I visited Asia in 2002, then again in 2003. This time, I allowed myself to fall in love with some of her jewelry. I bought a few pieces. Every time I wear them, I receive interested and admiring comments. I have ordered duplicate pieces for friends in Seattle and California who were drawn to Asia’s work as if by a trans-Atlantic spell of magic. This time, Asia told me of the terror the children have experienced when buses have exploded on the streets of Gilo.

“Like a caravan of dromedaries in the dawn,” Asia said, the Gilo teenagers who travel to other Jerusalem neighborhoods to their specialized high schools were afraid to go by bus. They walked with their packs on their backs, trudging many miles to school in the cold early light. “You know how hard it is for teenagers to wake up early in winter,” she said.

After about a month, however, the caravans decreased and then ceased as the youngsters absorbed the trauma and dread, and got back on the bus. Asia described seeing all of this while making the jewelry to display in the quiet shop near the empty hotels.

• • •

It was July 2003, and my husband and I had traveled to Israel on a Lawyers’ Mission to learn about the infrastructure of terror, and how lawyers can sue on behalf of victims of terror. Asia’s shop had been closed more often than usual. We’d feared maybe she couldn’t pay her rent. But we called her and arranged a time to meet at the shop. She had started to sew her own creative dresses in marvelous colors and textures, all within the bounds of modesty she observes as a modern religious woman.
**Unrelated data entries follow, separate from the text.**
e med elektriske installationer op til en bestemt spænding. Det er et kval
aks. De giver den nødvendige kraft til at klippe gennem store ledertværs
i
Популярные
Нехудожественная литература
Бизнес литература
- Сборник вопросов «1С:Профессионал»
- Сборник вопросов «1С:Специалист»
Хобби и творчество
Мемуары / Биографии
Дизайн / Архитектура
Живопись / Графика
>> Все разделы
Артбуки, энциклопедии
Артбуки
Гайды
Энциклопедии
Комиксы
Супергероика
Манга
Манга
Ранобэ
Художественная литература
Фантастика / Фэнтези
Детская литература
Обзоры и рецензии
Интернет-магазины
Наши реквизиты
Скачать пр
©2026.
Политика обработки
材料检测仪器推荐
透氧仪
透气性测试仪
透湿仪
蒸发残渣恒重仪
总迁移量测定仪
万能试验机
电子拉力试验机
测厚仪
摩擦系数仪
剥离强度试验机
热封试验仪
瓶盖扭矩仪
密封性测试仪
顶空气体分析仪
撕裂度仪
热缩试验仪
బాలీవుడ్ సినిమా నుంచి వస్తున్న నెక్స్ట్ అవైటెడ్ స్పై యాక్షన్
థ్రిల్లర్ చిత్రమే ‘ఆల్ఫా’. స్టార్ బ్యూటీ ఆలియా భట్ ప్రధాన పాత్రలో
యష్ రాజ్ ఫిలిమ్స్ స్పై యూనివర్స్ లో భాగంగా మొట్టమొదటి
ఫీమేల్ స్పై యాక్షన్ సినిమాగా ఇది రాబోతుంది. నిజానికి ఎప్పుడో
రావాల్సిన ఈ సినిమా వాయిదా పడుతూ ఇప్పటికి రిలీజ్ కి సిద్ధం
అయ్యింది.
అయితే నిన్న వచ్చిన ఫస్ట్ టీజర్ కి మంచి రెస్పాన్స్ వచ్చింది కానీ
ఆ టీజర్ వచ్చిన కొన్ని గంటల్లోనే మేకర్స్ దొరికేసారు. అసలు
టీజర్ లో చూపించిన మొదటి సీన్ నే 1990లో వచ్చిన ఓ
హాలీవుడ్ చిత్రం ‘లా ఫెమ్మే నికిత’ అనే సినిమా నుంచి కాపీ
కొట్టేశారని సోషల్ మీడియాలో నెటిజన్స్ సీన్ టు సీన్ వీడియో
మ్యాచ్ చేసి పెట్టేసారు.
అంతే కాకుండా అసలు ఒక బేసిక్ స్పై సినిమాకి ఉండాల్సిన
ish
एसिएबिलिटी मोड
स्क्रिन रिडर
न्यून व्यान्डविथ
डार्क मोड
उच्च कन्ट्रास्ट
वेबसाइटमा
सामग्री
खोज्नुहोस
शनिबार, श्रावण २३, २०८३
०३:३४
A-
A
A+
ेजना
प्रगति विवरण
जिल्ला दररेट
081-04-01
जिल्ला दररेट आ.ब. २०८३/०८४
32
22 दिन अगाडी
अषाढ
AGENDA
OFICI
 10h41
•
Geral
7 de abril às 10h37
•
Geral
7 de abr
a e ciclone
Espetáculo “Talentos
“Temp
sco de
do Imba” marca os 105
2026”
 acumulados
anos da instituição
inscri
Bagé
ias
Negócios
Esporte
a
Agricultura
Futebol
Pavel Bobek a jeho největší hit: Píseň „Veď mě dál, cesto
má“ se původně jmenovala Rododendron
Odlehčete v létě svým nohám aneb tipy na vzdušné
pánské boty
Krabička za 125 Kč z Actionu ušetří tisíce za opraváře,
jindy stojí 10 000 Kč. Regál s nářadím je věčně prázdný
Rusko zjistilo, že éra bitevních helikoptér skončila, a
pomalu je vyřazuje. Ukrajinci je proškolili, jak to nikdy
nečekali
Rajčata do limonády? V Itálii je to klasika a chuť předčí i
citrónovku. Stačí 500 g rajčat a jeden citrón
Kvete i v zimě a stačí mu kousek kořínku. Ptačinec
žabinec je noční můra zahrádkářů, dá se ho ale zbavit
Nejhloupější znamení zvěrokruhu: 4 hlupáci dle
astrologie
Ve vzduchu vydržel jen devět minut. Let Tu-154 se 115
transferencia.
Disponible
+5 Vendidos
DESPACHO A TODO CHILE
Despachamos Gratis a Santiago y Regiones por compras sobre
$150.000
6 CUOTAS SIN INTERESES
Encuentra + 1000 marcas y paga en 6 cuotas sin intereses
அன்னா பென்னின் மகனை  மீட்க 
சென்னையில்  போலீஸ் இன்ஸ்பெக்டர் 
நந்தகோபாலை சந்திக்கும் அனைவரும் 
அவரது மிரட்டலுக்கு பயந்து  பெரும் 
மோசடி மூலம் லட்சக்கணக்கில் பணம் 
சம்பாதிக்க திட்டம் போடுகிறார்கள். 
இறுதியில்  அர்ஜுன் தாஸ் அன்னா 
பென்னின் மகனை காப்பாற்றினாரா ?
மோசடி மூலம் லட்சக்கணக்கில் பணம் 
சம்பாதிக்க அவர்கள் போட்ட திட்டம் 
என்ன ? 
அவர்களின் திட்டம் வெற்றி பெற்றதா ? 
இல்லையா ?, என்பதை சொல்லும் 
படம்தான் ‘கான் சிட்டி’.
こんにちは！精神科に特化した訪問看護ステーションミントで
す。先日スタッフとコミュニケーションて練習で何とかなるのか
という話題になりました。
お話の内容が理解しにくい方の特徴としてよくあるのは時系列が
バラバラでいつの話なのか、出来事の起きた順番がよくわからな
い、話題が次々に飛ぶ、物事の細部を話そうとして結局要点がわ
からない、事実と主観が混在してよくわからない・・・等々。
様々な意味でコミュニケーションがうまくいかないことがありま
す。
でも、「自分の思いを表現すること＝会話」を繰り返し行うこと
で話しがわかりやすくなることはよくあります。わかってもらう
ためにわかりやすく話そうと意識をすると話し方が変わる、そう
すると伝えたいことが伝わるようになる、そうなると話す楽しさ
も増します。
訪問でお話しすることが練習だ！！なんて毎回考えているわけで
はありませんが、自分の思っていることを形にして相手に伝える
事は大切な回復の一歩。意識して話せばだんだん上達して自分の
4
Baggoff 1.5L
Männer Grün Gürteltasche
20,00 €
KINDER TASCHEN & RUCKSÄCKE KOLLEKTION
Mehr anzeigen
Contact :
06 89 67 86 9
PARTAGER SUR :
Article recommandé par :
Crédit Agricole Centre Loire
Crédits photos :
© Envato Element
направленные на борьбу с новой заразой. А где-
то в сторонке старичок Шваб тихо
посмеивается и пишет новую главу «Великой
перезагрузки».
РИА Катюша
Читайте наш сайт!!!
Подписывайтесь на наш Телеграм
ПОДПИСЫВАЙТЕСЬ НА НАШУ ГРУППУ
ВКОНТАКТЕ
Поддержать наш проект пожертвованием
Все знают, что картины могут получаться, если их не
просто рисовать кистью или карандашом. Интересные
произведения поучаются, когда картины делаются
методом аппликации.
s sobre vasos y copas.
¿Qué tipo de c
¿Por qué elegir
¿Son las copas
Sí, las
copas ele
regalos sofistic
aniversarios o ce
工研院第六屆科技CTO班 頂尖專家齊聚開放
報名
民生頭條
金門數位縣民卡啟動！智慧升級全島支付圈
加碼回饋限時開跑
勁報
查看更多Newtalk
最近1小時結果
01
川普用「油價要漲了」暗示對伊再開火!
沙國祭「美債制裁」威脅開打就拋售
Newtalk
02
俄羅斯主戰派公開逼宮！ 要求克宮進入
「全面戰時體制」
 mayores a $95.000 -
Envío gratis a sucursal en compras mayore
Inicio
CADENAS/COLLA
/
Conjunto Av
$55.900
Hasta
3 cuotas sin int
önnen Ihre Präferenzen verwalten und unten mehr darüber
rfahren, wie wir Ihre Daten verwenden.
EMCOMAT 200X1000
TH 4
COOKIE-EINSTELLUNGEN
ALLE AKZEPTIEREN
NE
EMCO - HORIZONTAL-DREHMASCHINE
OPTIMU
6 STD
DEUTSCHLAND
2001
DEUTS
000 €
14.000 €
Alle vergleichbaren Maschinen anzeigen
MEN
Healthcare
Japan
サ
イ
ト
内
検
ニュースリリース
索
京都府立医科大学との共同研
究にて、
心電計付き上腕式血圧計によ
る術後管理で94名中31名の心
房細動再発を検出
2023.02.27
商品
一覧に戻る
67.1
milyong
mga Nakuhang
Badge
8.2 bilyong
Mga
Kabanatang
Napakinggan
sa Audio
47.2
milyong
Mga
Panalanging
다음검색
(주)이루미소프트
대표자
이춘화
She invited us to visit Gilo with her in her little car, which is clean as a whistle because she’s trying to sell it. She showed us where she lives and works. Then, around the bend of the block, appeared the vacant ghost of the once-beautiful and prosperous Arab-Christian village of Gilo, now occupied by the P.A. forces, its inhabitants having been forced to flee by the P.A’s occupying forces. With a clear feeling of failure, she drove us along the cement barrier wall, erected to shield the apartment homes from attack. Its length was painted by different artists with the’ picture’ of the view that was obstructed — all with the message in pictures or words “No walls, no war, no hate” staring back at the citizens of Gilo as their mantra and prayer.

Asia and her young “artists” painted a part of the wall: colorful, prayerful, adamant that the wall should soon be removed and they would live in friendship and peace with Arab children from Beit Jalla.

Asia’s “kids” had moved back into their newly bullet-proofed apartments that week. New safety materials had replaced the mattresses and sandbags that had covered the windows, doors and walls. Asia organized her kids in brigades of painters to decorate over the bullet holes in each other’s bedroom walls, to allow them to let go of the memories of bullets inside their homes and family’s lives.

Project completed, Asia returned her shop. She exuded the same wonder and beauty and mystery, and the same excitement to see us. She was open for business all day and promised to complete a few pieces for my friends in Seattle before we left for the airport in two days.

Thank you, Asia, for sharing a name I now use so infrequently, and for making it newly alive to me with the jewelry you create and the beauty of healing you bring to so many lives. May we all have the peace and security to build the future together, here and there, and to do it with the kind of authenticity, love and integrity you have brought to your life’s work.